Juniper Networks joins Cisco and Fortinet in confirming that the Shadow Brokers' leaks include zero-days for its products. NetScreen devices running ScreenOS are vulnerable.
Most observers who've expressed an opinion have concluded the leaks are genuine. There's more divergence on attribution of responsibility, although consensus continues to point to Russian intelligence. A minority argues that this couldn't be the case, because the Russian organs would have held the material quietly and exploited it for their own purposes, and that hence the leaks were the work of a rogue NSA insider. But more observers (Edward Snowden, of all people, among them) argue that disclosure is a deliberate move on the part of the Russian government to discredit NSA and place American intelligence collection in bad odor. And of course the (alleged) complicity of a compromised insider is consistent with Russian intelligence operations.
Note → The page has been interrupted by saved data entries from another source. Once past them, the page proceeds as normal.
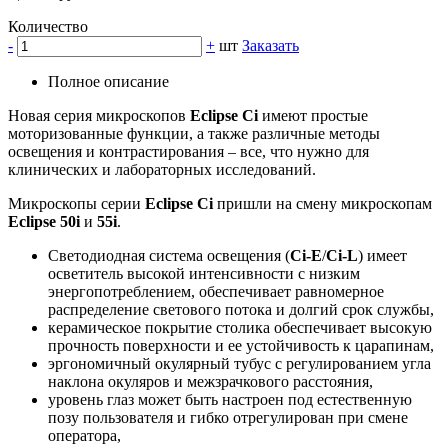
Количество
-
+
шт
Заказать
Полное описание
Новая серия микроскопов
Eclipse Ci
имеют простые
моторизованные функции, а также различные методы
освещения и контрастирования – все, что нужно для
клинических и лабораторных исследований.
Микроскопы серии
Eclipse Ci
пришли на смену микроскопам
Eclipse 50i
и
55i
.
Светодиодная система освещения (
Ci-E
/
Ci-L
) имеет
осветитель высокой интенсивности с низким
энергопотреблением, обеспечивает равномерное
распределение светового потока и долгий срок службы,
керамическое покрытие столика обеспечивает высокую
прочность поверхности и ее устойчивость к царапинам,
эргономичный окулярный тубус с регулированием угла
наклона окуляров и межзрачкового расстояния,
уровень глаз может быть настроен под естественную
позу пользователя и гибко отрегулирован при смене
оператора,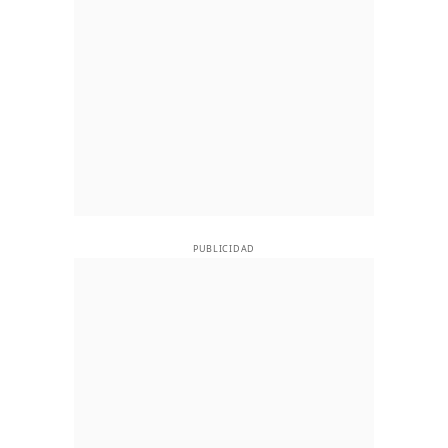
PUBLICIDAD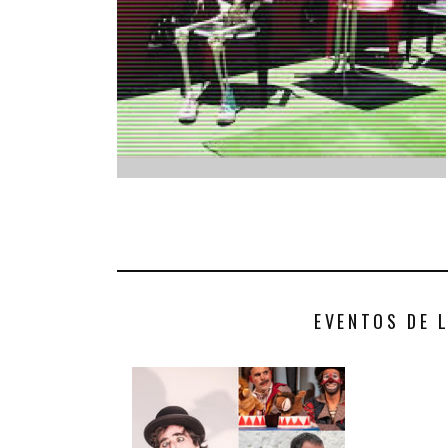
INFANTIL
LOC
CO
GA
FO
EVENTOS DE 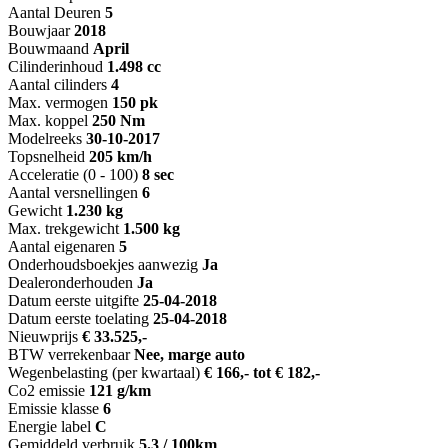
Aantal Deuren
5
Bouwjaar
2018
Bouwmaand
April
Cilinderinhoud
1.498 cc
Aantal cilinders
4
Max. vermogen
150 pk
Max. koppel
250 Nm
Modelreeks
30-10-2017
Topsnelheid
205 km/h
Acceleratie (0 - 100)
8 sec
Aantal versnellingen
6
Gewicht
1.230 kg
Max. trekgewicht
1.500 kg
Aantal eigenaren
5
Onderhoudsboekjes aanwezig
Ja
Dealeronderhouden
Ja
Datum eerste uitgifte
25-04-2018
Datum eerste toelating
25-04-2018
Nieuwprijs
€ 33.525,-
BTW verrekenbaar
Nee, marge auto
Wegenbelasting (per kwartaal)
€ 166,- tot € 182,-
Co2 emissie
121 g/km
Emissie klasse
6
Energie label
C
Gemiddeld verbruik
5.3 / 100km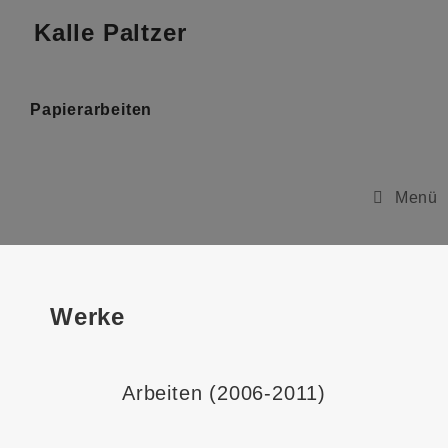
Kalle Paltzer
Papierarbeiten
Menü
Werke
Arbeiten (2006-2011)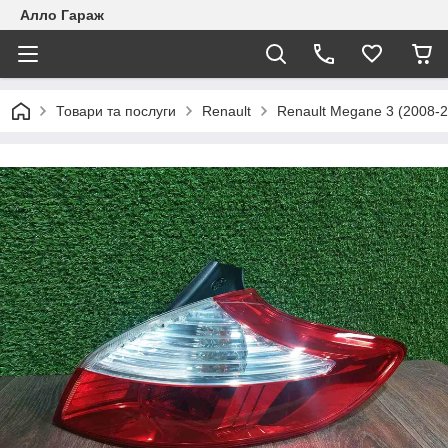
Алло Гараж
Товари та послуги
Renault
Renault Megane 3 (2008-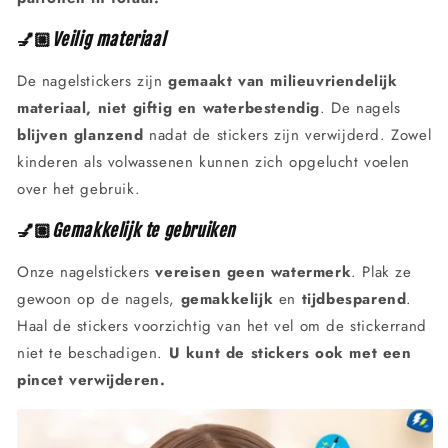
💅🏼
Veilig materiaal
De nagelstickers zijn
gemaakt van milieuvriendelijk
materiaal, niet giftig en waterbestendig
. De nagels
blijven glanzend
nadat de stickers zijn verwijderd. Zowel
kinderen als volwassenen kunnen zich opgelucht voelen
over het gebruik.
💅🏽
Gemakkelijk te gebruiken
Onze nagelstickers
vereisen geen watermerk
. Plak ze
gewoon op de nagels,
gemakkelijk
en
tijdbesparend
.
Haal de stickers voorzichtig van het vel om de stickerrand
niet te beschadigen.
U kunt de stickers ook met een
pincet verwijderen.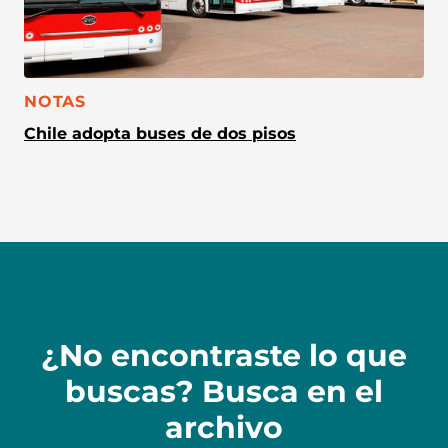
CATEGORÍA:
NOTAS
Chile adopta buses de dos pisos
¿No encontraste lo que
buscas? Busca en el
archivo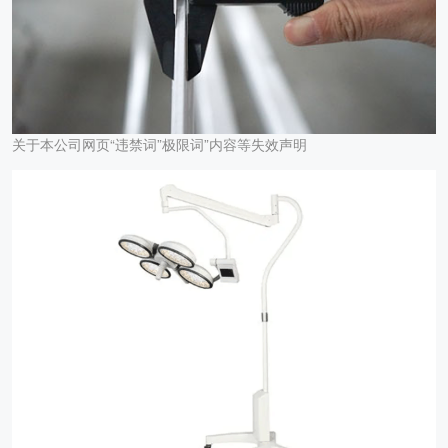
关于本公司网页“违禁词”极限词”内容等失效声明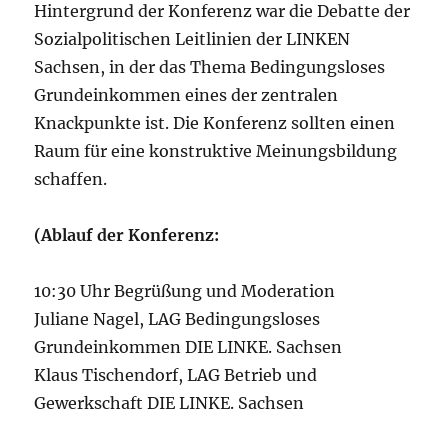
Hintergrund der Konferenz war die Debatte der
Sozialpolitischen Leitlinien der LINKEN
Sachsen, in der das Thema Bedingungsloses
Grundeinkommen eines der zentralen
Knackpunkte ist. Die Konferenz sollten einen
Raum für eine konstruktive Meinungsbildung
schaffen.
(Ablauf der Konferenz:
10:30 Uhr Begrüßung und Moderation
Juliane Nagel, LAG Bedingungsloses
Grundeinkommen DIE LINKE. Sachsen
Klaus Tischendorf, LAG Betrieb und
Gewerkschaft DIE LINKE. Sachsen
That the Shadow Brokers are private actors with a mix of hacktivist and mercenary motives seems unlikely. Their online auction of the material makes little sense: it's seen no serious bidders. And, as CIO points out, the loss leaders with which they've teased the market would have brought a great deal of money from zero-day brokers, whether white, grey, or black hat.
Speaking of Russian intelligence, Fancy Bear (of DNC hack fame) is back, and apparently behind the hack of the World Anti-Doping Agency.
Dr. Web warns that the Spy-Agent backdoor Trojan is now in active use against US targets.
Palo Alto sees a shift in Hancitor downloader tactics.